## Assignment
Swap "chart" for "graph" and repeat these lines with everything else unchanged, leaving out the pictures.
********
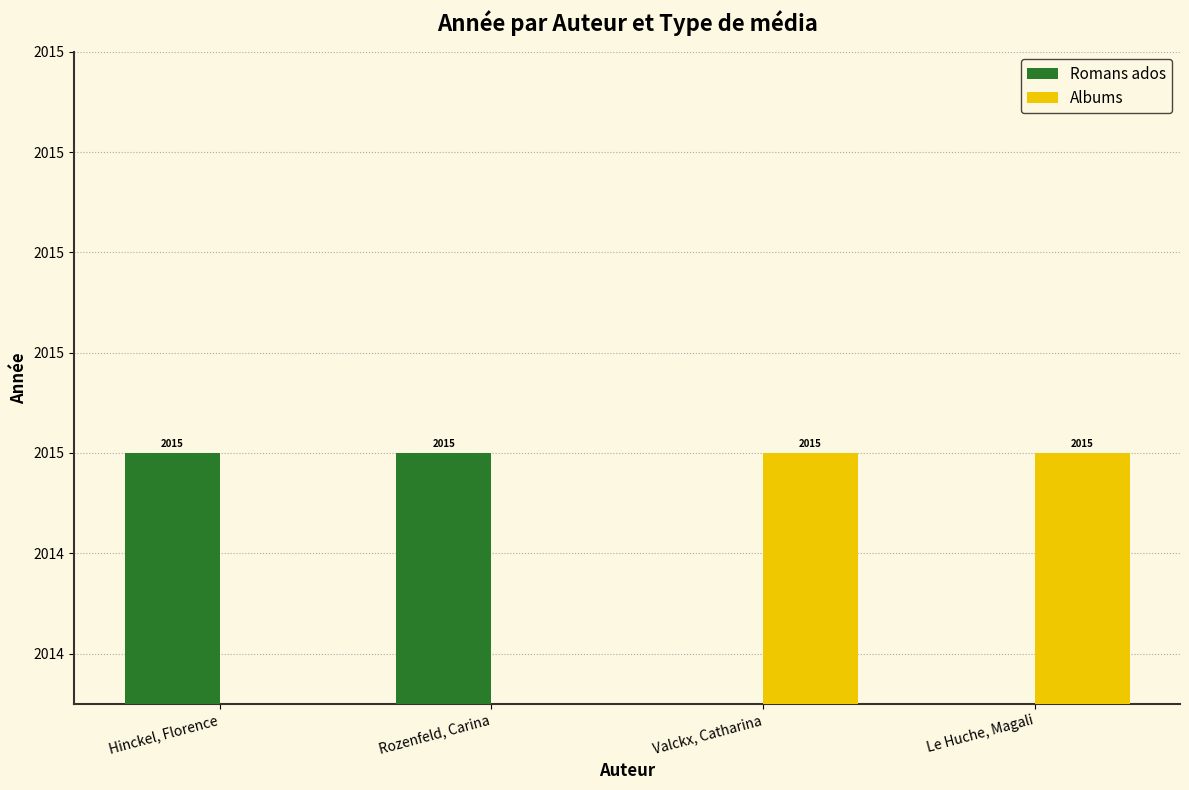

What is the approximate value of Romans ados at Rozenfeld, Carina, to the nearest 10?

2020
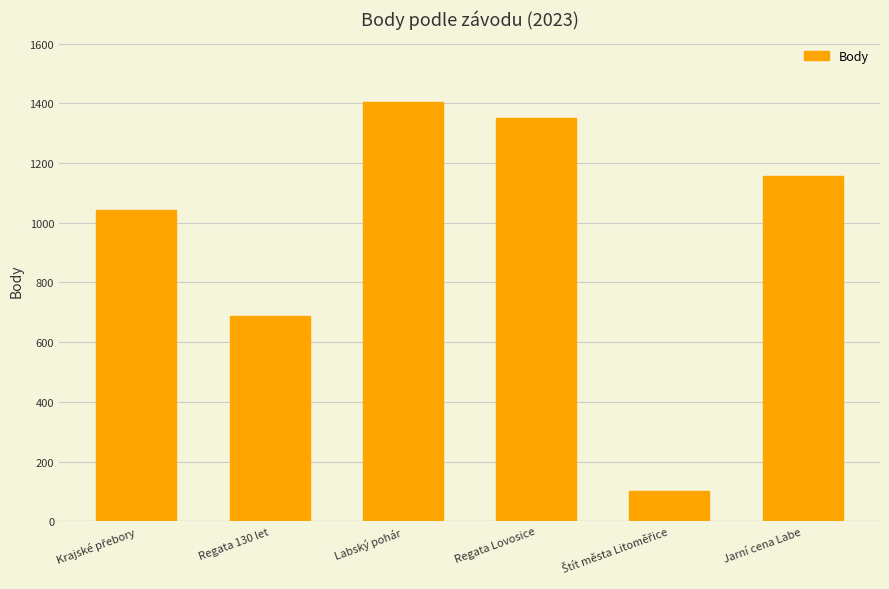

Reading left to right, what are all the values shown in this chart?

1043	688	1406	1350	101	1156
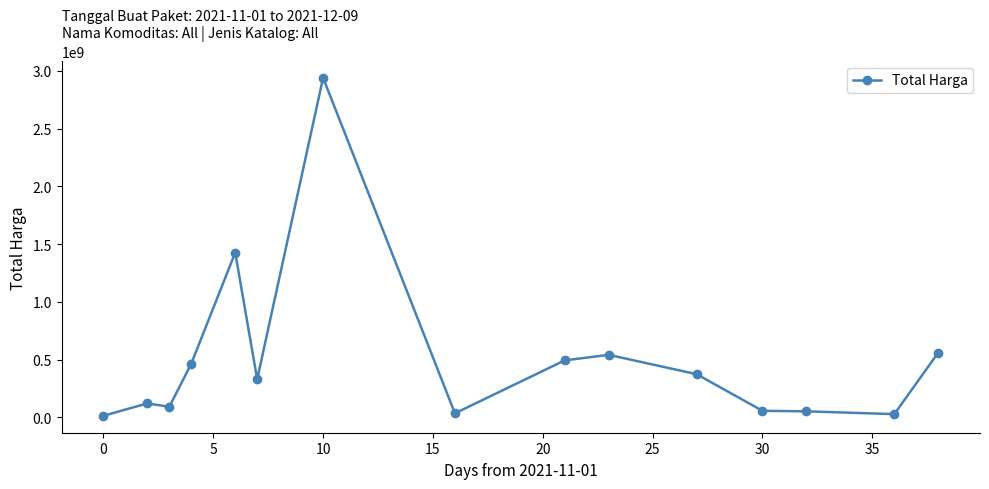

True or false: there are more than 2 points higher than both neighbors.

True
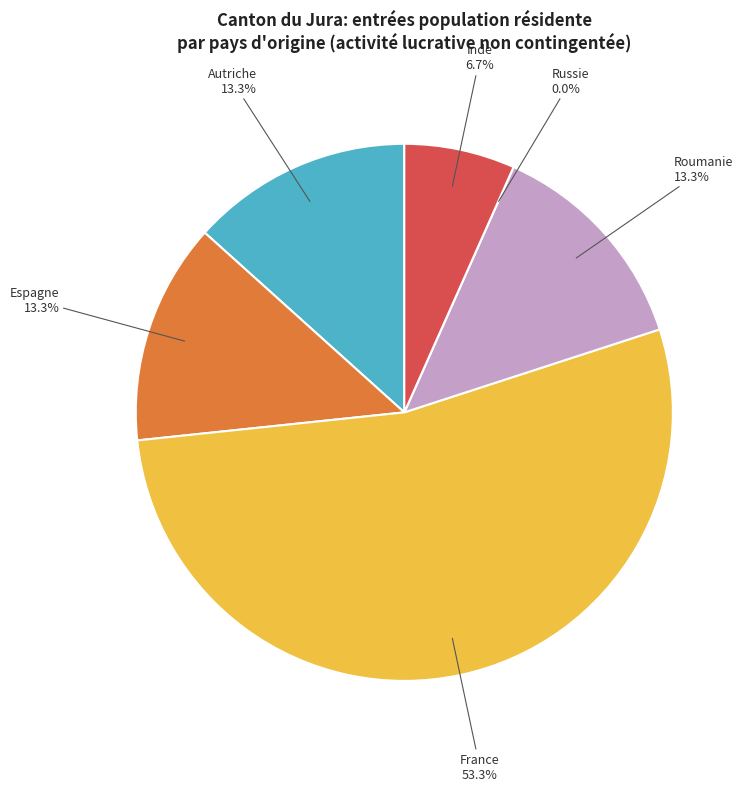

The Autriche slice represents 13% of the pie. True or false?

True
********
## Completed exercise
What is the approximate value of Romans ados at Rozenfeld, Carina, to the nearest 10?

2020

Reading left to right, what are all the values shown in this graph?

1043	688	1406	1350	101	1156

True or false: there are more than 2 points higher than both neighbors.

True

The Autriche slice represents 13% of the pie. True or false?

True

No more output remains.